Un grupo de científicos colocó cinco monos en una jaula, en cuyo centro dispusieron una escalera y, sobre ella, un racimo de plátanos, de los que a los simios resultaban más apetitosos.
Cuando un mono subía por la escalera hacia los plátanos, los experimentadores lanzaban de inmediato un chorro de agua fría sobre los monos que esperaban abajo.
Después de algún tiempo de repetir el experimento, lograron que cada vez que un mono intentaba subir la escalera, los otros monos lo agarraban y no le dejaban hacerlo, por mucho que se resistiera. Pasado algún tiempo más, ya ningún mono hacía el menor ademán de subir por aquella escalera, a pesar del hambre que tenían y de la tentación de la apetecida fruta que tenían tan cerca. Entonces, los científicos sustituyeron uno de los monos por otro nuevo.
Lo primero que hizo este nuevo mono fue intentar subir la escalera, pero fue rápidamente retenido por los otros y recibió una buena paliza. Después de repetirlo algunas veces más, el nuevo integrante del grupo comprendió que no debía hacerlo y ya no intentó subir más.
Un segundo mono fue sustituido, y ocurrió lo mismo, con la novedad de que el primer sustituto participó con entusiasmo en la paliza que propinaron al novato.
Al poco tiempo sustituyeron a un tercer mono, y se repitieron los mismos hechos con una exactitud milimétrica. Cambiaron después al cuarto mono, y, finalmente, al último de ellos. Quedó por tanto un grupo de cinco monos nuevos que, aunque nunca habían recibido el baño de agua fría, continuaban golpeando sin piedad a quien intentase subir la escalera para alcanzar los plátanos.
Si hubiese sido posible interrogar a alguno de los cinco nuevos monos, y preguntarles por qué pegaban a quien intentaba subir por aquella escalera, probablemente su respuesta habría sido del estilo: “No sé, aquí las cosas siempre se han hecho así…”.
Este sencillo y verídico relato puede servirnos para considerar en qué aspectos vivimos quizá al son de tópicos que se han hecho generales y se nos han impuesto, pero que, si nos preguntan por su sentido, no los sabríamos fundamentar debidamente.
Algo de eso hay, por ejemplo, en el laicismo militante y en la consiguiente hostilidad antireligiosa tan extendida en algunos ambientes.
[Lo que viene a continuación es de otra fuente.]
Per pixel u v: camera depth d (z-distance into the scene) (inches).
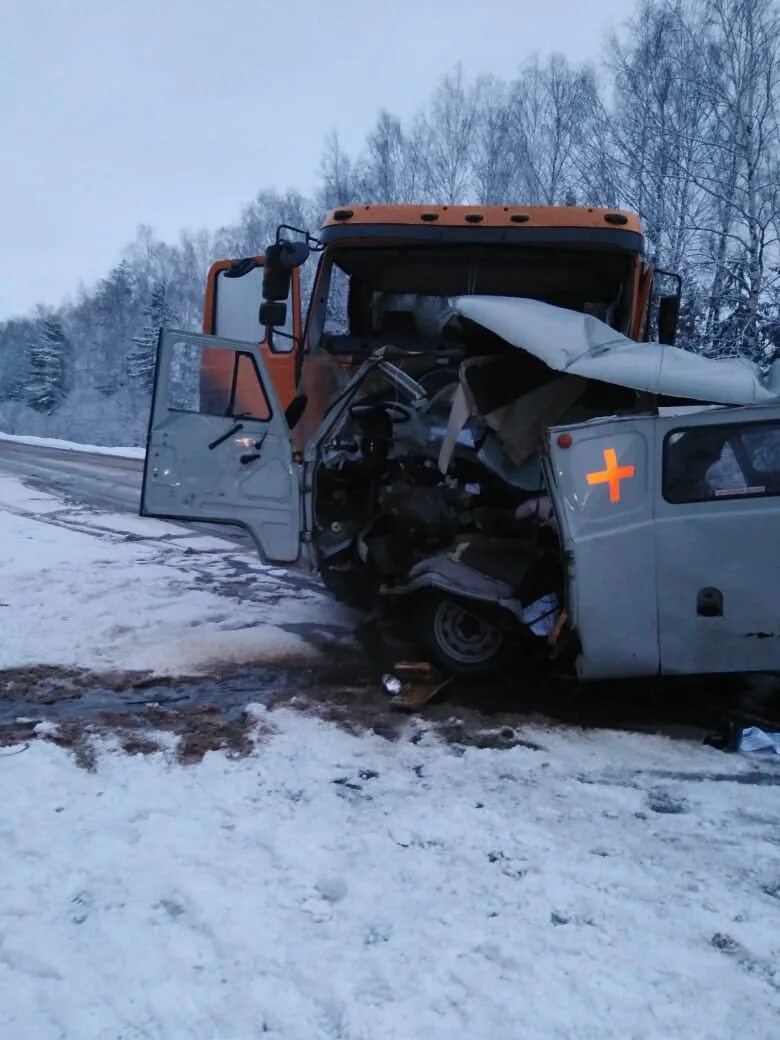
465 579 222.7
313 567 247.4
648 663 197.5
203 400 244.2
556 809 164.9
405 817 160.1
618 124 897.5
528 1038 105.2
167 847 146.9
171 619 300.5
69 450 1358.3
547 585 219.9
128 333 2461.9
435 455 244.5
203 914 128.1
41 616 298.7
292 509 244.7
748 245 770.8
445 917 129.1
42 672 243.0
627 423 197.2
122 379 2401.6
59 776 173.6
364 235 273.9
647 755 190.9
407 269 284.7
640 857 147.8
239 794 167.9
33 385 2682.1
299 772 178.7
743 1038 105.7
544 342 211.0
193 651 263.3
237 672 245.6
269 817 158.9
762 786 176.4
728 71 809.5
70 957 118.0
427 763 185.3
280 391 293.6
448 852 148.3
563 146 1079.6
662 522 194.1
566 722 209.8
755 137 788.6
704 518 192.9
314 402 271.6
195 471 241.4
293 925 126.6
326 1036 105.6
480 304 227.5
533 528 219.8
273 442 245.1
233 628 291.3
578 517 197.6
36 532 491.5
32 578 360.5
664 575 194.4
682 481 194.2
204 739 195.2
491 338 240.1
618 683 228.2
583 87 1055.0
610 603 196.1
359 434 249.3
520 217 273.0
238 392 244.7
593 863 145.3
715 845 152.5
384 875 140.4
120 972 115.4
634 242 272.7
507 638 228.5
Sus aficiones preferidas son hablar mal de los obispos, los curas y las monjas, presuponer por principio que las estructuras eclesiásticas son rancias y corruptas, negar su libre derecho de expresión, o pitorrearse de la fe y de la oración como si fueran refugio de ingenuos y desengañados. Ese es el discurso imperante en bastantes sitios, y quien se atreva a decir otra cosa es rápidamente maltratado, como sucedía a los monos que esperaban bajo la escalera. Es cuestión de repetir la operación un número suficiente de veces, y al final se acaba consiguiendo que todo el mundo se una a la siempre sugestiva tarea de maldecir y despotricar según los estándares imperantes, aunque no se tengan muy claros los motivos.
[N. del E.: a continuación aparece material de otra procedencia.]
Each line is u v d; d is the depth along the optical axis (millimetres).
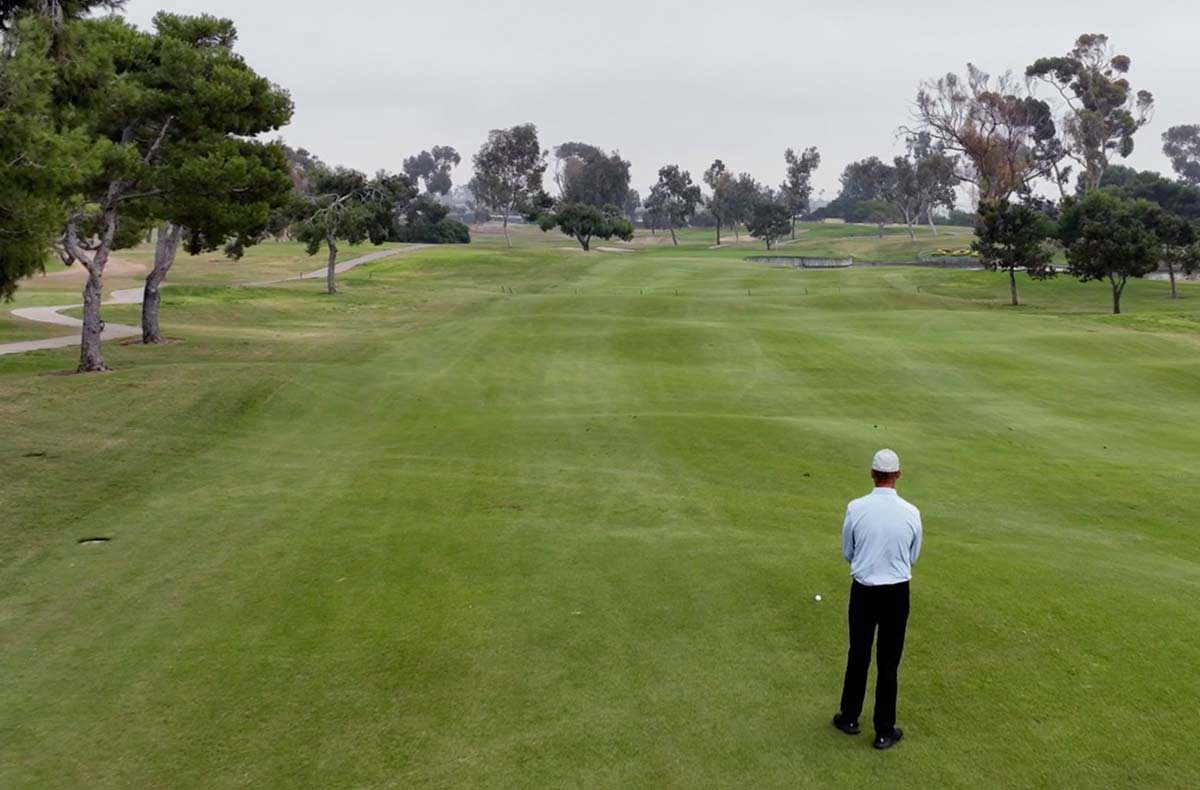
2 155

Imponer así las ideas, con la fuerza de la agresividad dominante, se ha demostrado una estrategia bastante eficaz, pues deja flotando en el ambiente una actitud que la gran mayoría asume sin demasiada reflexión. Esto hace, por ejemplo, que muchas personas escondan su fe o prescindan de ella al actuar en la vida social, porque han visto ya demasiadas veces cómo se hostiga a quien intenta subir por esa escalera.
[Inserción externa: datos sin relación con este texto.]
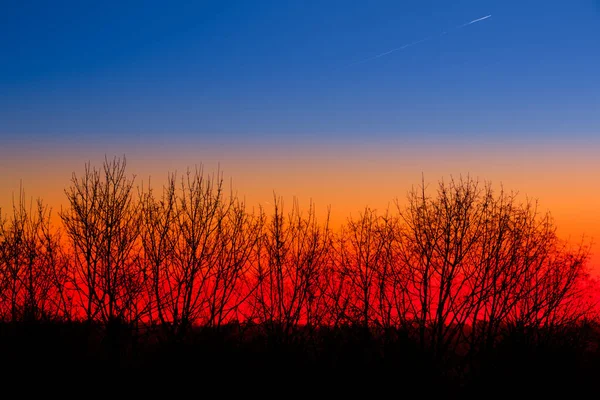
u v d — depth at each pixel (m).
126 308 26.36
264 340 28.06
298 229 30.00
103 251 26.66
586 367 28.98
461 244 28.78
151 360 26.67
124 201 27.61
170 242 27.56
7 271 26.16
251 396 26.98
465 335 28.12
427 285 28.44
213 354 26.97
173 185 28.48
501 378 27.81
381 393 27.31
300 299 28.86
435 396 27.25
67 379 25.47
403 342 27.72
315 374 27.88
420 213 29.70
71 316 26.12
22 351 25.58
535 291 29.12
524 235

“Es más fácil desintegrar un átomo que un prejuicio”, decía Albert Einstein, y no le faltaba razón, pues cuando se logra instalar un prejuicio en las mentes de un colectivo de personas, no es nada fácil superar esa ofuscación, porque los prejuicios tienen eso, que son previos al juicio de la razón. Por eso debemos esforzarnos en pensar y actuar con independencia, procurando fundamentar bien las razones del propio obrar, sin asumir una actitud hostil por el mero hecho de que los demás la tomen. Así lograremos profundizar en las razones de las cosas, en vez de seguir la corriente a los demás.